* What is required:
Each line of the material holding the word "Bouwrecht" must be identified and copied.
***
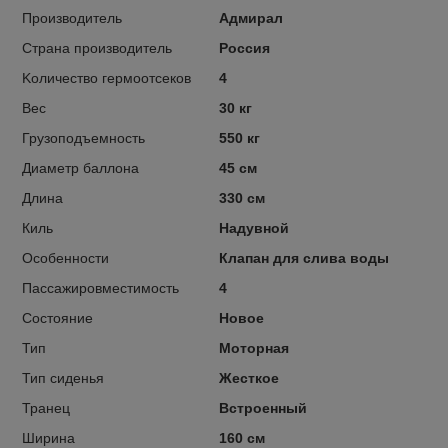
Производитель
Адмирал
Страна производитель
Россия
Kоличество гермоотсеков
4
Вес
30 кг
Грузоподъемность
550 кг
Диаметр баллона
45 см
Длина
330 см
Киль
Надувной
Особенности
Клапан для слива воды
Пассажировместимость
4
Состояние
Новое
Тип
Моторная
Тип сиденья
Жесткое
Транец
Встроенный
Ширина
160 см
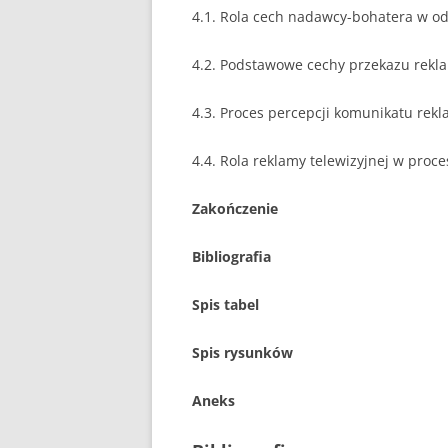
4.1. Rola cech nadawcy-bohatera w o
4.2. Podstawowe cechy przekazu rek
4.3. Proces percepcji komunikatu re
4.4. Rola reklamy telewizyjnej w pro
Zakończenie
Bibliografia
Spis tabel
Spis rysunków
Aneks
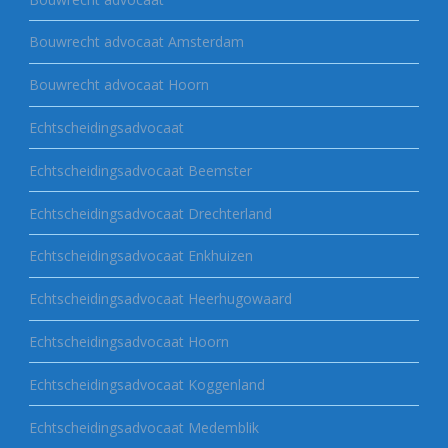
Bouwrecht advocaat Amsterdam
Bouwrecht advocaat Hoorn
Echtscheidingsadvocaat
Echtscheidingsadvocaat Beemster
Echtscheidingsadvocaat Drechterland
Echtscheidingsadvocaat Enkhuizen
Echtscheidingsadvocaat Heerhugowaard
Echtscheidingsadvocaat Hoorn
Echtscheidingsadvocaat Koggenland
Echtscheidingsadvocaat Medemblik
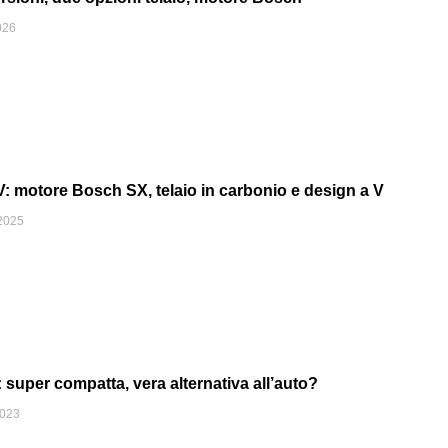
026
 motore Bosch SX, telaio in carbonio e design a V
2025
uper compatta, vera alternativa all’auto?
2023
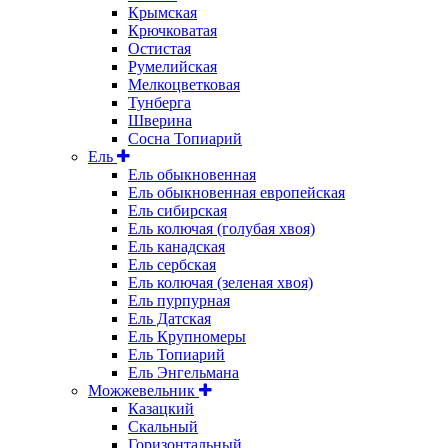
Крымская
Крючковатая
Остистая
Румелийская
Мелкоцветковая
Тунберга
Шверина
Сосна Топиарий
Ель
Ель обыкновенная
Ель обыкновенная европейская
Ель сибирская
Ель колючая (голубая хвоя)
Ель канадская
Ель сербская
Ель колючая (зеленая хвоя)
Ель пурпурная
Ель Датская
Ель Крупномеры
Ель Топиарий
Ель Энгельмана
Можжевельник
Казацкий
Скальный
Горизонтальный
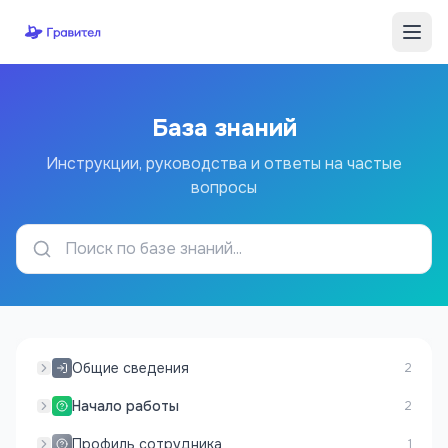
Перейти к содержимому
База знаний
Инструкции, руководства и ответы на частые
вопросы
Общие сведения
2
Начало работы
2
Профиль сотрудника
1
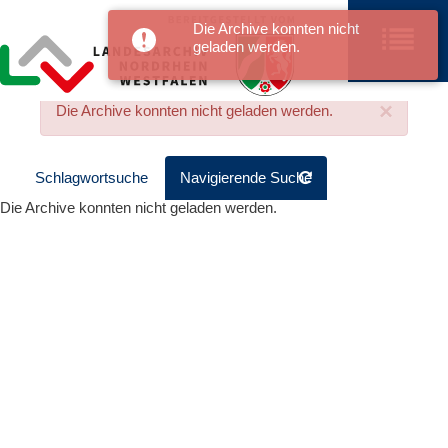
Die Archive konnten nicht
geladen werden.
×
Die Archive konnten nicht geladen werden.
Schlagwortsuche
Navigierende Suche
Die Archive konnten nicht geladen werden.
***
* Task output:
Bouwrecht advocaat Amsterdam
Bouwrecht advocaat Hoorn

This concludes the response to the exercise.